§ TASK INPUT:
• • • • •

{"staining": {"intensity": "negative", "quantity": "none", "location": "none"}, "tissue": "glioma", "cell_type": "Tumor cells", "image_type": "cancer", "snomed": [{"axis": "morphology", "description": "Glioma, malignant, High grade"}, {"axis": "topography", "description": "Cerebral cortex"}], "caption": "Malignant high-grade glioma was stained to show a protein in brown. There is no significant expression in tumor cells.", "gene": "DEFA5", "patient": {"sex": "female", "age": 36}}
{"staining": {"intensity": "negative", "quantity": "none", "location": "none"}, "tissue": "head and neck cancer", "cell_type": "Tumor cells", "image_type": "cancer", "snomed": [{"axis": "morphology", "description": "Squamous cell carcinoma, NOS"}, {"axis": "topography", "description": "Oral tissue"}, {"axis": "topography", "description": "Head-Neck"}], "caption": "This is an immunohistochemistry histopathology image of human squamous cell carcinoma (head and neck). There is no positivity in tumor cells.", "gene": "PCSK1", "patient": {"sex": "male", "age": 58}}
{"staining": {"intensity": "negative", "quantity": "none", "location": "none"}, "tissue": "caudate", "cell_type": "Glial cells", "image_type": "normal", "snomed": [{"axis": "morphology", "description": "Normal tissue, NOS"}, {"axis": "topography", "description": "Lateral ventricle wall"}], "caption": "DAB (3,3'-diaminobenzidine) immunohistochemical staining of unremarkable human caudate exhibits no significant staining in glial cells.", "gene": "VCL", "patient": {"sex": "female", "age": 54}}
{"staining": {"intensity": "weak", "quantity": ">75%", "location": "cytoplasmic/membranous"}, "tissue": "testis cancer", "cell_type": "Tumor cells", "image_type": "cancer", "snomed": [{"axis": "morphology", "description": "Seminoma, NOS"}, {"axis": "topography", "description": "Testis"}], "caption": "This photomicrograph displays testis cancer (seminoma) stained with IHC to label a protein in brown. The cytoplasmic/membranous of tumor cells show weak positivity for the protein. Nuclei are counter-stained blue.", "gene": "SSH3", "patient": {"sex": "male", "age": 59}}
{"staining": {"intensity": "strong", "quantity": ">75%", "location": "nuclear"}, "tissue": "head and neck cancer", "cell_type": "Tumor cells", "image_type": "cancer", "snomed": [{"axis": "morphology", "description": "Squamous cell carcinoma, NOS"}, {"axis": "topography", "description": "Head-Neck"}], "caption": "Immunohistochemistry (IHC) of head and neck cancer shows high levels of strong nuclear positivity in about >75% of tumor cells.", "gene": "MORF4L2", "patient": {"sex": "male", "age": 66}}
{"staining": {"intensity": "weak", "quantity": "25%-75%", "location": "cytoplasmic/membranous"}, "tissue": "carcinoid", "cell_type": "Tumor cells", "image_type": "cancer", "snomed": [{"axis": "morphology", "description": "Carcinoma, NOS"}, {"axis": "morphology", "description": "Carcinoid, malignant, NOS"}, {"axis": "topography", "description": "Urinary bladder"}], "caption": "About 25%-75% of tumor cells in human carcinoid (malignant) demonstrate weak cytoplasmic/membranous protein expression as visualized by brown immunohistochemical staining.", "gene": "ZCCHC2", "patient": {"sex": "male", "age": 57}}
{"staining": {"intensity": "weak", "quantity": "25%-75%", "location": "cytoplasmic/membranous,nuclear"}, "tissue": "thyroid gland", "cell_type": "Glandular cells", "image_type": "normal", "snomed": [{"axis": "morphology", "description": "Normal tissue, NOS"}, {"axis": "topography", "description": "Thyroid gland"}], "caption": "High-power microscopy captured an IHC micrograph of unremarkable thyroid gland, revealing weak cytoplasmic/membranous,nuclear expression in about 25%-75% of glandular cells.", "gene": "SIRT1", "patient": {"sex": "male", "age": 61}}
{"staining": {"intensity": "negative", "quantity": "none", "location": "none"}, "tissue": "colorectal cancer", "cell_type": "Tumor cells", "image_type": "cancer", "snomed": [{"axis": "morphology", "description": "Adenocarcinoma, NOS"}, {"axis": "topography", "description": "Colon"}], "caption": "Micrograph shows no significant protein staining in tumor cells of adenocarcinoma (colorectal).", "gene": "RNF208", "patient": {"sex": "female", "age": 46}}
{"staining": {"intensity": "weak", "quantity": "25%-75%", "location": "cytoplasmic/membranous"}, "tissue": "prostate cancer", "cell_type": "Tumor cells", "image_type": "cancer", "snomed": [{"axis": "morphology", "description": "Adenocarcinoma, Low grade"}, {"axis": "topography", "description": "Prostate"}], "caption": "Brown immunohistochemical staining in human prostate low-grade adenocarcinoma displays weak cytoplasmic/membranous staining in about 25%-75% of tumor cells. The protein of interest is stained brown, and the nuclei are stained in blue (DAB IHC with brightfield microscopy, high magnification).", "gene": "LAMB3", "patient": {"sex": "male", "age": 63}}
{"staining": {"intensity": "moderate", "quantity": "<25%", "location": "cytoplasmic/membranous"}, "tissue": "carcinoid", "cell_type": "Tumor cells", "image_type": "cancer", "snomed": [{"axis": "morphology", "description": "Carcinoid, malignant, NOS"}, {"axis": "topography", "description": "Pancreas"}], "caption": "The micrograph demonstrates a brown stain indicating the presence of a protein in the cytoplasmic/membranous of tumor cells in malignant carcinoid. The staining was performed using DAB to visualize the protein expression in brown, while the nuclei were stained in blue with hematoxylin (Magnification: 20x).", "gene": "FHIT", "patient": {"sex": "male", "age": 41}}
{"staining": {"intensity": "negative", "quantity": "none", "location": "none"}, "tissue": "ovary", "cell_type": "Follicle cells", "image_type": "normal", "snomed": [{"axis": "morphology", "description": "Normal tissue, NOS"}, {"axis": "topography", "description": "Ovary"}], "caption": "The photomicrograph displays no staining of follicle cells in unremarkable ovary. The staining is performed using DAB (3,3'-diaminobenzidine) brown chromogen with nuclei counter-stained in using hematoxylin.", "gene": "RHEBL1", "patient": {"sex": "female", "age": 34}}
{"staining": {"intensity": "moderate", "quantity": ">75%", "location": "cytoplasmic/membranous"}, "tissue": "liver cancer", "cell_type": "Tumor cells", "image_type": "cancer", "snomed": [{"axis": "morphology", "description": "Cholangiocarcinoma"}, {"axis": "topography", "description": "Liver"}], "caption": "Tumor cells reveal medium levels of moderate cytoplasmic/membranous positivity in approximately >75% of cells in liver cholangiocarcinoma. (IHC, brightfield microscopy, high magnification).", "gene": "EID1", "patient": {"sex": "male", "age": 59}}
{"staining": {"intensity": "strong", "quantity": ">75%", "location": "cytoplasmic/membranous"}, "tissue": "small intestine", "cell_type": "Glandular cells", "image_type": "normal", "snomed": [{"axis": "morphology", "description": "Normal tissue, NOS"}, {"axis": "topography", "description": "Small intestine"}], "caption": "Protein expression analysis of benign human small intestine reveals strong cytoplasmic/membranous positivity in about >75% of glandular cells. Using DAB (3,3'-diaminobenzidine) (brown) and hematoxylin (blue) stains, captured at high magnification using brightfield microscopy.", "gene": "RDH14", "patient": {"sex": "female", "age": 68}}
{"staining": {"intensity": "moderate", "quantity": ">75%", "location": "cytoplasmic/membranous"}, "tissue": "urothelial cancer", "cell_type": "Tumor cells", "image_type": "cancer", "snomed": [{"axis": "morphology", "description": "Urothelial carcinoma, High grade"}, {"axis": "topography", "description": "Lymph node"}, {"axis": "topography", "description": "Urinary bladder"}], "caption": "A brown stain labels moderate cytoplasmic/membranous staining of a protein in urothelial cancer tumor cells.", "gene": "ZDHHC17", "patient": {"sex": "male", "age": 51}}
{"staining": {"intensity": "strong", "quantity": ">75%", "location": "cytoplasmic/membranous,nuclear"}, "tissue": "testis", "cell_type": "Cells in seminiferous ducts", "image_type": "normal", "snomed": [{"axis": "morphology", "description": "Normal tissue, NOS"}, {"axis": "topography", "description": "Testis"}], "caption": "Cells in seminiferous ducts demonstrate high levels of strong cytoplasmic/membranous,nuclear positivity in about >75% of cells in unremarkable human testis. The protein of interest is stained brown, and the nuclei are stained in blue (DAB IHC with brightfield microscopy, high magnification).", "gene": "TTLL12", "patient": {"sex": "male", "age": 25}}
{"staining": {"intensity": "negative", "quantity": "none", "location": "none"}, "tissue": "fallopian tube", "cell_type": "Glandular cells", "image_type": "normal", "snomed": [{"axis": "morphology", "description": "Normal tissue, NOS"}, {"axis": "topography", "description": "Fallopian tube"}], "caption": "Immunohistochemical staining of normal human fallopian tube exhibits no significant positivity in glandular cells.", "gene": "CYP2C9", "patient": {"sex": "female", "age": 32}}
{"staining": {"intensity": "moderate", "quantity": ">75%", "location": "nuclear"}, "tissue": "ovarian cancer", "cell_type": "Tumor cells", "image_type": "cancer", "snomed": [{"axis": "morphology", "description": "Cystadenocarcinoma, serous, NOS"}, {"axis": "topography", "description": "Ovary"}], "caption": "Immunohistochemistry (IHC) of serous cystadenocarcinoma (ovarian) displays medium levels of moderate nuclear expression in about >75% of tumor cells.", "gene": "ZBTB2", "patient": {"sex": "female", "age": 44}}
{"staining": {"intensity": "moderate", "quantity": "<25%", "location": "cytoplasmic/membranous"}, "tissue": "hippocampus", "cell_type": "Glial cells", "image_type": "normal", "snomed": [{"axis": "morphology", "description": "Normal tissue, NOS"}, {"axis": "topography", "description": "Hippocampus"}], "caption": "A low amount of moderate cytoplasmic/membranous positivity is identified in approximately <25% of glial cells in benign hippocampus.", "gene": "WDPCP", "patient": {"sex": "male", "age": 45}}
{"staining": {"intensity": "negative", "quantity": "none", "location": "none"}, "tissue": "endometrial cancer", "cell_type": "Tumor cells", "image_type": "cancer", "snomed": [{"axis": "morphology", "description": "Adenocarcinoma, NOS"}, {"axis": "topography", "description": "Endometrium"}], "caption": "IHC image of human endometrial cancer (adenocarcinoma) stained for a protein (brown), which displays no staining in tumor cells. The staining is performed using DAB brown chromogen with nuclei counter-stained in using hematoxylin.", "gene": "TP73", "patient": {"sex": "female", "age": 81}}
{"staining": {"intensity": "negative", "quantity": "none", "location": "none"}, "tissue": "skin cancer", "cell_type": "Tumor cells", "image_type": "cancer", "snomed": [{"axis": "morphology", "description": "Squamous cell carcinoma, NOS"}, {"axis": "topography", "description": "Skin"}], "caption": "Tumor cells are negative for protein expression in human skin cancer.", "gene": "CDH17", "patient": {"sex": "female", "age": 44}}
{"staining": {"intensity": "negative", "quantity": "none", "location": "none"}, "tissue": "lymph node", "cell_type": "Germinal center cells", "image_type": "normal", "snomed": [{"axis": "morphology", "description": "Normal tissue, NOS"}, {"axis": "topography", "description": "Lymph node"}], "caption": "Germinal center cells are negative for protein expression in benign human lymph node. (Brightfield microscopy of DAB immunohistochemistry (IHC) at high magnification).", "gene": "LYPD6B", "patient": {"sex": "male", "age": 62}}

• • • • •

Reproduce exactly, and only, the part of the listing above that begins at the line with "of human endometrial" and goes on through the line with "expression in human".

§ RESPONSE TO THE EXERCISE:
{"staining": {"intensity": "negative", "quantity": "none", "location": "none"}, "tissue": "endometrial cancer", "cell_type": "Tumor cells", "image_type": "cancer", "snomed": [{"axis": "morphology", "description": "Adenocarcinoma, NOS"}, {"axis": "topography", "description": "Endometrium"}], "caption": "IHC image of human endometrial cancer (adenocarcinoma) stained for a protein (brown), which displays no staining in tumor cells. The staining is performed using DAB brown chromogen with nuclei counter-stained in using hematoxylin.", "gene": "TP73", "patient": {"sex": "female", "age": 81}}
{"staining": {"intensity": "negative", "quantity": "none", "location": "none"}, "tissue": "skin cancer", "cell_type": "Tumor cells", "image_type": "cancer", "snomed": [{"axis": "morphology", "description": "Squamous cell carcinoma, NOS"}, {"axis": "topography", "description": "Skin"}], "caption": "Tumor cells are negative for protein expression in human skin cancer.", "gene": "CDH17", "patient": {"sex": "female", "age": 44}}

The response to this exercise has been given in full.